Neste momento de revisão histórica, quando vem a público a discussão sobre os 55 anos da ditadura no Brasil – se houve, se não houve – vale a pena se aprofundar num dos livros mais relevantes publicados no final do ano passado, pela Editora Alameda. Trata-se de “Mulheres na Luta Armada, protagonismo feminino na ALN (Ação Libertadora Nacional)”.
Resultado da tese de doutorado da historiadora Maria Cláudia Badan Ribeiro, na Universidade de São Paulo (USP), o livro preenche lacunas para o estudo da resistência à ditadura de 1964, quando praticamente a única oposição ao sistema eram as ações da guerrilha urbana, no período de 1967 até 1973. Foram 6 anos de enfrentamento sistemático, ignorados pela história oficial, seja de direita, seja da esquerda institucional.
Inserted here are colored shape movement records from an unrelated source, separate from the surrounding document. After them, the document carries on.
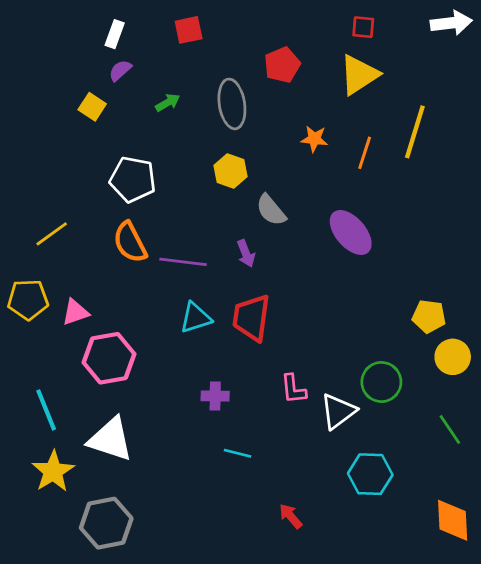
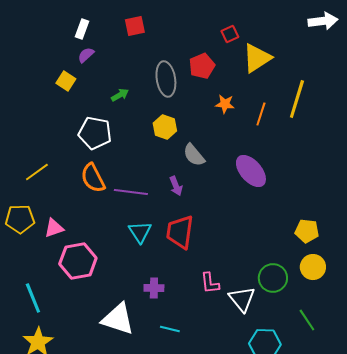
red square: (363, 27) -> (230, 34), moved, turned -30
red pentagon: (282, 65) -> (202, 66), moved
green arrow: (168, 103) -> (120, 95), moved
cyan triangle: (196, 318) -> (140, 232), turned -45
yellow circle: (453, 357) -> (313, 267), moved
white triangle: (338, 411) -> (242, 299), turned -32
green line: (450, 429) -> (307, 320), moved
white triangle: (110, 439) -> (118, 319), moved

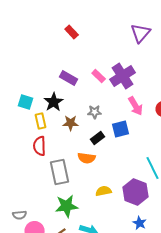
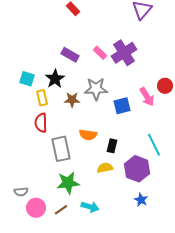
pink arrow: (136, 106) -> (147, 97), moved
gray star: (95, 112) -> (96, 89), size x1.6
black rectangle: (98, 138) -> (112, 146), moved, turned -40

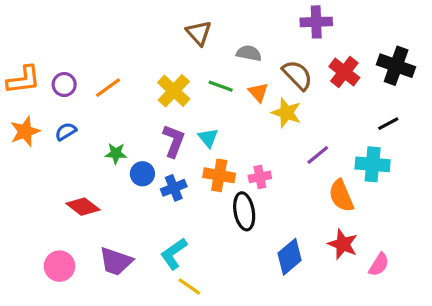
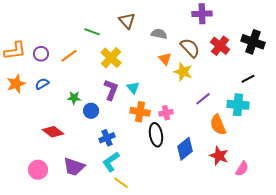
green line: (221, 86) -> (92, 32), moved
blue cross: (174, 188) -> (107, 138), moved
blue diamond: (290, 257) -> (185, 149), moved

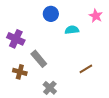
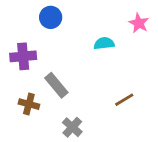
blue circle: (51, 14) -> (51, 17), moved
purple cross: (16, 39) -> (23, 56), turned -30

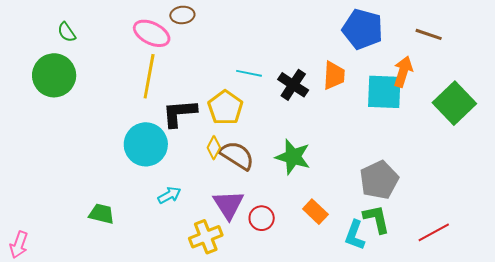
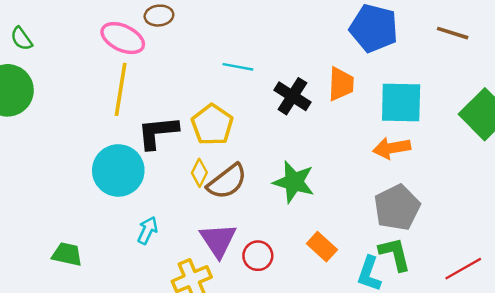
orange arrow: (403, 72) -> (392, 148), moved, turned -116
cyan line: (249, 73) -> (238, 67), moved
brown semicircle: (237, 155) -> (227, 182), turned 111
cyan arrow: (169, 195) -> (147, 230), turned -35

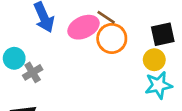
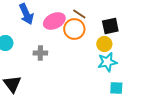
brown line: (106, 17) -> (79, 14), moved
gray cross: (33, 72) -> (40, 53), moved, turned 32

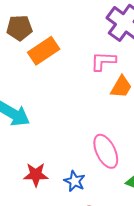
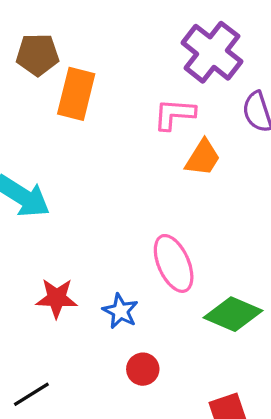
orange rectangle: (44, 51) -> (76, 94), turned -44

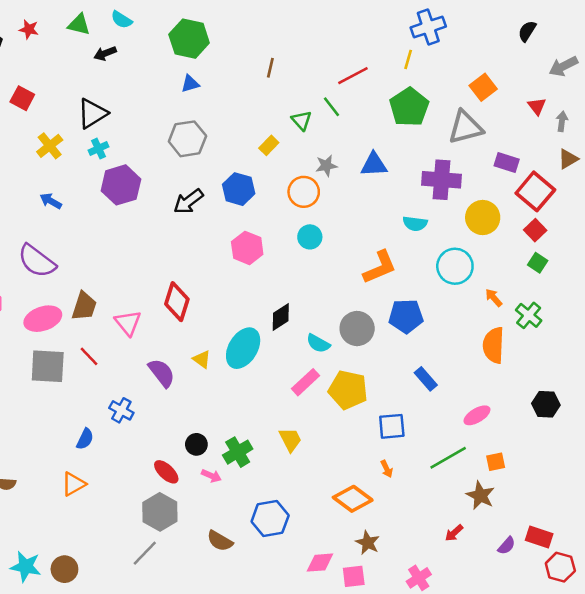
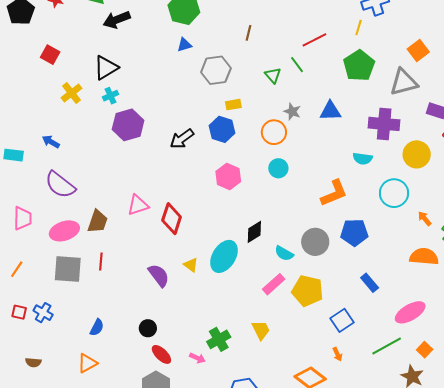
black arrow: (105, 53) -> (117, 20), size x1.5
gray hexagon: (187, 139) -> (216, 70), moved
yellow rectangle: (269, 145) -> (233, 105), moved, turned 35
gray star: (326, 166) -> (292, 111), turned 30
blue arrow: (51, 201) -> (51, 142), moved
pink triangle: (128, 323) -> (138, 205), moved, turned 50
orange semicircle: (493, 345) -> (424, 257), turned 92
red line: (89, 356) -> (101, 261), turned 48
blue cross: (121, 410) -> (43, 313), moved
pink ellipse: (477, 415) -> (410, 312), size x1.4
blue square: (392, 426) -> (342, 320), turned -30
black circle: (196, 444) -> (148, 328), moved
orange square: (496, 462) -> (425, 350), turned -35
Segundo Carlos Eugênio Paz, o último comandante vivo da ALN, “Os anos de luta armada ficam escondidos atrás das denúncias de torturas, assassinatos e desaparecimentos”… Em sua apresentação do livro de Maria Cláudia, uma brochura de 572 páginas, Carlos Eugênio explica: “Geralmente os relatos e análises do período falam do golpe de estado, das lutas estudantis, chegam à passeata dos cem mil e à promulgação do AI-5, pulando descaradamente para as lutas pela anistia e as greves do ABC no final dos anos 70, e a chamada redemocratização.”
REDE DE SOLIDARIEDADE
Tendo convivido com os maiores líderes da ALN como Carlos Marighella, Joaquim Câmara Ferreira e Ana Maria Nacinovic, entre tantos outros militantes que deram suas vidas pela liberdade, Carlos Eugênio é testemunha ativa dessa história que se revela pela consciência e competência de Maria Cláudia, pós-doutora pelo Instituto de Altos Estudos da América Latina (IHEAL-Sorbonne Nouvelle) e pelo Programa de Pós-Graduação em Sociologia da Universidade Estadual de Campinas (UNICAMP).
MULHERES NA RETAGUARDA
Sim, mulheres lutaram contra a ditadura, geralmente rompendo com suas famílias que sonhavam com um futuro cor-de-rosa para elas, de preferência “casadas, recatadas e do lar”. Algumas fugiram do roteiro tradicional e foram à luta! Maria Cláudia reconstitui o mosaico da participação política das mulheres, através de testemunhos. São mulheres que “teceram uma rede de solidariedade na retaguarda da luta armada”, diz a autora.
A densa pesquisa se realizou em processos da Justiça Militar, que levou a 330 nomes de mulheres, entre 1968 a 1979. No total, foram 45 depoimentos de mulheres brasileiras, feitos em vários estados, e o da militante chilena Carmem Castilho, em Paris. Pesquisas nas fontes também foram feitas em arquivos da Polícia Política e municipais, de São Paulo e Rio de Janeiro, Acervo e Anexos do Brasil Nunca Mais, Arquivo Edgard Leuenroth, Coleção Comitê Brasileiro de Anistia, Coleção de Cartas de Jessie Jane, Coleção Presos Políticos, Fundo Carlos Prestes, Movimento Estudantil, Fundo Elizabeth Lobo, Centro de Documentação e Memória da UNESP, panfletos e periódicos da ALN.
A verdade é que “O golpe militar de 1964 trouxe um repertório de violência, controle e regulação da vida cotidiana”, escreve Maria Cláudia. E foi nas entrelinhas desse repertório que a autora encontrou o foco de sua tese, revelando a mulher militante em sua complexidade, desde aquelas que pegaram em armas, as que fizeram treinamentos em Cuba, até as que combateram discretamente, na logística, dando sustentação às ações armadas, formando redes de solidariedade. São estudantes, chefes de família, trabalhadoras, artistas, empresárias, donas de casa, professoras, que silenciosamente deram sustentação à ALN, prestando vários tipos de colaboração, exercendo um papel primordial na retaguarda do movimento armado, num dos momentos mais repressivos da ditadura no Brasil. Uma ditadura arbitrária, cruel, sangrenta, que durou 21 anos: de 1964 a 1985.